§ Exercise materials:
···
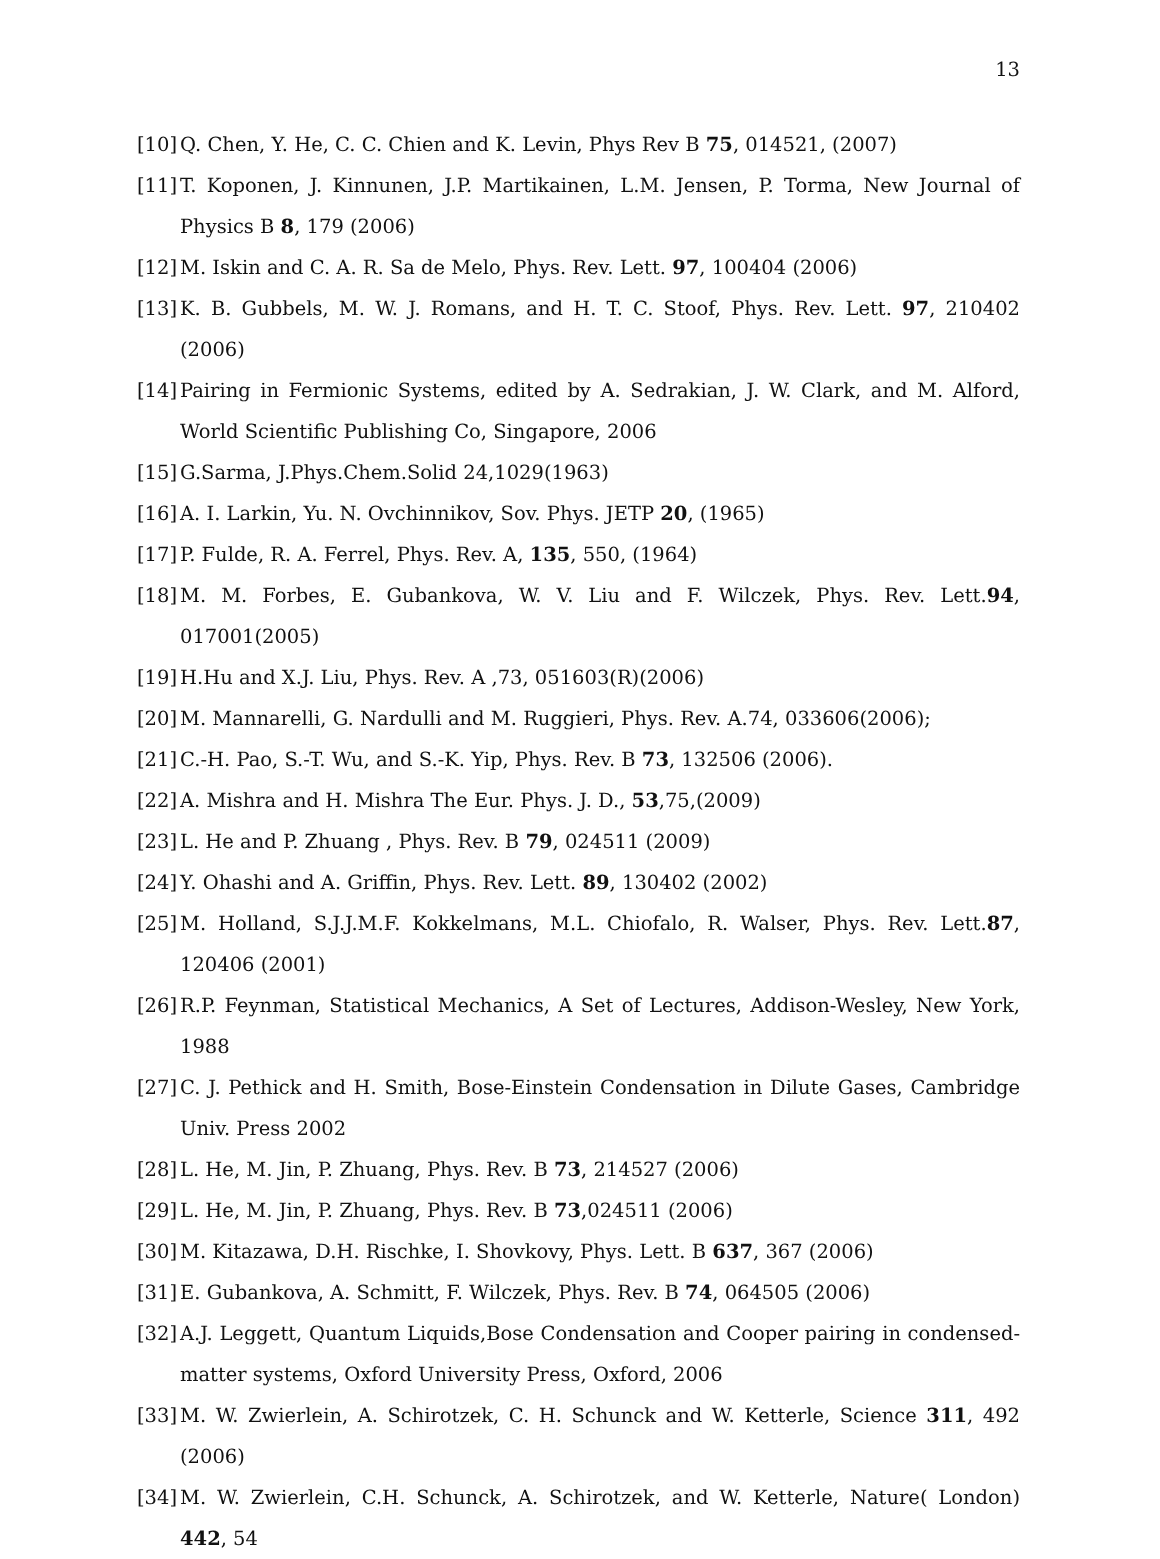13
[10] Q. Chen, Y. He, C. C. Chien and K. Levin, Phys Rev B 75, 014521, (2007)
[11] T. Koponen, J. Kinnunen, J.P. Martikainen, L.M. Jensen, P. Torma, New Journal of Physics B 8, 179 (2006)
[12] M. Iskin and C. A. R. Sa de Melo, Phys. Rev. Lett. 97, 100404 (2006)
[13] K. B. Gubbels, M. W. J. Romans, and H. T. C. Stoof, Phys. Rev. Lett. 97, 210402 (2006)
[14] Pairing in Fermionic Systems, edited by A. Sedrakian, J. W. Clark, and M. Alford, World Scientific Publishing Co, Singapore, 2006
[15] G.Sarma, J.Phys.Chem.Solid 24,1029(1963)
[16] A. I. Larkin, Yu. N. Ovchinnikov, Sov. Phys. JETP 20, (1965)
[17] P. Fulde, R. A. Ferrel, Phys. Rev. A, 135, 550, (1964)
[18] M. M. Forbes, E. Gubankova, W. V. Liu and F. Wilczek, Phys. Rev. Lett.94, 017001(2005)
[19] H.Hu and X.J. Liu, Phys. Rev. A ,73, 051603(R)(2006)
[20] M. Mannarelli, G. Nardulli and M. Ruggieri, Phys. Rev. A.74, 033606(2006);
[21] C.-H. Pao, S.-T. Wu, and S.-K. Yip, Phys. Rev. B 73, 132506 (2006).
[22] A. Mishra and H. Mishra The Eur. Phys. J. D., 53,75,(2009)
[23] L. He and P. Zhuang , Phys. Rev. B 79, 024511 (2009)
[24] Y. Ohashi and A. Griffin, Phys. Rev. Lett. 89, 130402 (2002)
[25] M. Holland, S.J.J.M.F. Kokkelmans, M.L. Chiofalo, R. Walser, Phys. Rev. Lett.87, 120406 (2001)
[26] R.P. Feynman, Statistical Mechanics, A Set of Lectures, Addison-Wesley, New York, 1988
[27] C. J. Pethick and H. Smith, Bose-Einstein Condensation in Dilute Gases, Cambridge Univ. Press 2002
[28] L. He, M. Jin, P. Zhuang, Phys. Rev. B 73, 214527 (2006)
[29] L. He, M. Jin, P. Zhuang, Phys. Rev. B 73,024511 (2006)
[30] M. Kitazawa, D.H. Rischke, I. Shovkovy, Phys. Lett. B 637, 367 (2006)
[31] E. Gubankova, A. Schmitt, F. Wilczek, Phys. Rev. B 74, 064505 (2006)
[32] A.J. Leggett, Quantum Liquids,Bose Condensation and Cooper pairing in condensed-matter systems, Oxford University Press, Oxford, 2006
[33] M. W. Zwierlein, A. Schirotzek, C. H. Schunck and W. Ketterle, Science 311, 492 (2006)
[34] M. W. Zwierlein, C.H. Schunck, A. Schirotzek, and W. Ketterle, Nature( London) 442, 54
···
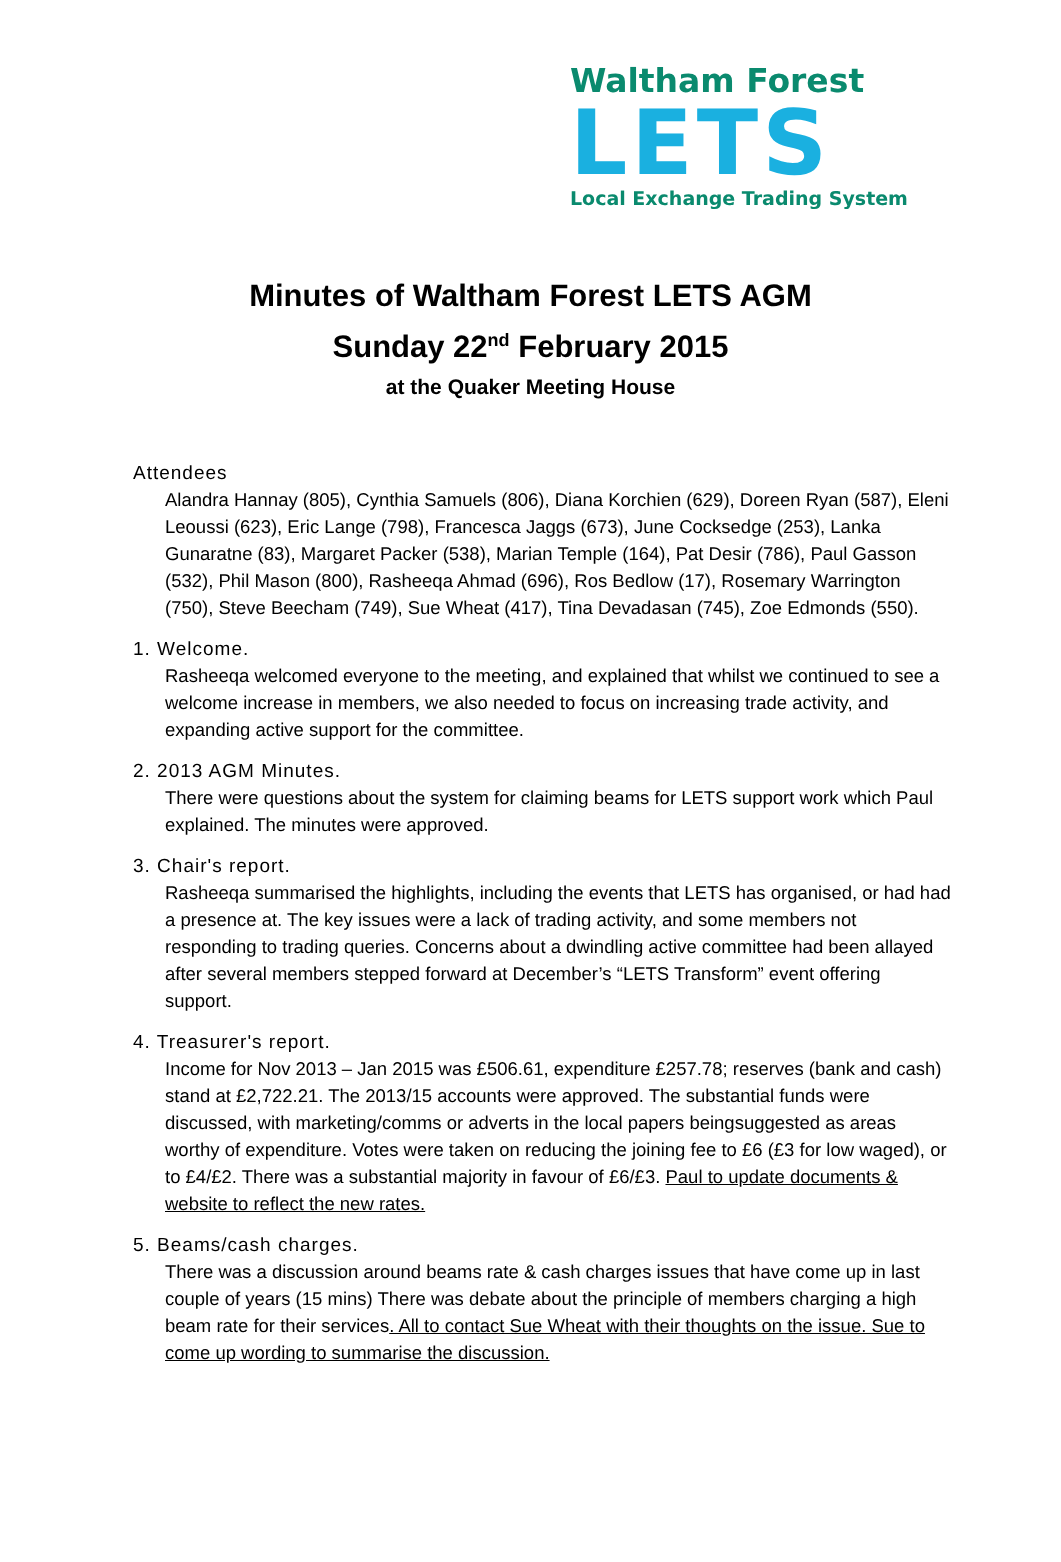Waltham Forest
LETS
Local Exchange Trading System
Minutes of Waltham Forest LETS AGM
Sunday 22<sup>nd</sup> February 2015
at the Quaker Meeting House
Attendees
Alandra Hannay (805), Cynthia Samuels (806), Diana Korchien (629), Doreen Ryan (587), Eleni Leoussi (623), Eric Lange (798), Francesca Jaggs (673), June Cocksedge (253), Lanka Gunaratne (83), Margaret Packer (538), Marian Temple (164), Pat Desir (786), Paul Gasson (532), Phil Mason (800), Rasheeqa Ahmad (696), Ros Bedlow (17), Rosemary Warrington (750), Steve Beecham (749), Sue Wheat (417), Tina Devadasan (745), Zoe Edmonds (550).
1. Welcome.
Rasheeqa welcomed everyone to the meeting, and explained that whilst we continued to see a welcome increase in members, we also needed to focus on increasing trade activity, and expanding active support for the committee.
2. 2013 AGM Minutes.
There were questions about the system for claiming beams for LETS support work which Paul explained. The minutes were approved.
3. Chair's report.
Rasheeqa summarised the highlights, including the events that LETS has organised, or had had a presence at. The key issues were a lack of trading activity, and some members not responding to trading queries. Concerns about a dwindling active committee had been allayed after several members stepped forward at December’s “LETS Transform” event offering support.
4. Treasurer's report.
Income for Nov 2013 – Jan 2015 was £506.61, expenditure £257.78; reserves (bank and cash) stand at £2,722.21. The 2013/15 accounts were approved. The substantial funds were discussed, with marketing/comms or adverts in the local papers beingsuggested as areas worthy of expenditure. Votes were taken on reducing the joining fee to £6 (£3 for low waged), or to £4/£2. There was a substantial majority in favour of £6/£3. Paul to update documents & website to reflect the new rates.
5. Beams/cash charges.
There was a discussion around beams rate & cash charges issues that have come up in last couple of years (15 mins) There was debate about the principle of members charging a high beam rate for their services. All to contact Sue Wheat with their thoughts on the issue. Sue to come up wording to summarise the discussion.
···
§ About this exercise: Look above for the line with "[26] R.P. Feynman, Statistical"; retype exactly that line, every line after it up to the line with "[34] M. W. Zwierlein, C.H.", and that line too, nothing else.

§ Solution for this exercise:
[26] R.P. Feynman, Statistical Mechanics, A Set of Lectures, Addison-Wesley, New York, 1988
[27] C. J. Pethick and H. Smith, Bose-Einstein Condensation in Dilute Gases, Cambridge Univ. Press 2002
[28] L. He, M. Jin, P. Zhuang, Phys. Rev. B 73, 214527 (2006)
[29] L. He, M. Jin, P. Zhuang, Phys. Rev. B 73,024511 (2006)
[30] M. Kitazawa, D.H. Rischke, I. Shovkovy, Phys. Lett. B 637, 367 (2006)
[31] E. Gubankova, A. Schmitt, F. Wilczek, Phys. Rev. B 74, 064505 (2006)
[32] A.J. Leggett, Quantum Liquids,Bose Condensation and Cooper pairing in condensed-matter systems, Oxford University Press, Oxford, 2006
[33] M. W. Zwierlein, A. Schirotzek, C. H. Schunck and W. Ketterle, Science 311, 492 (2006)
[34] M. W. Zwierlein, C.H. Schunck, A. Schirotzek, and W. Ketterle, Nature( London) 442, 54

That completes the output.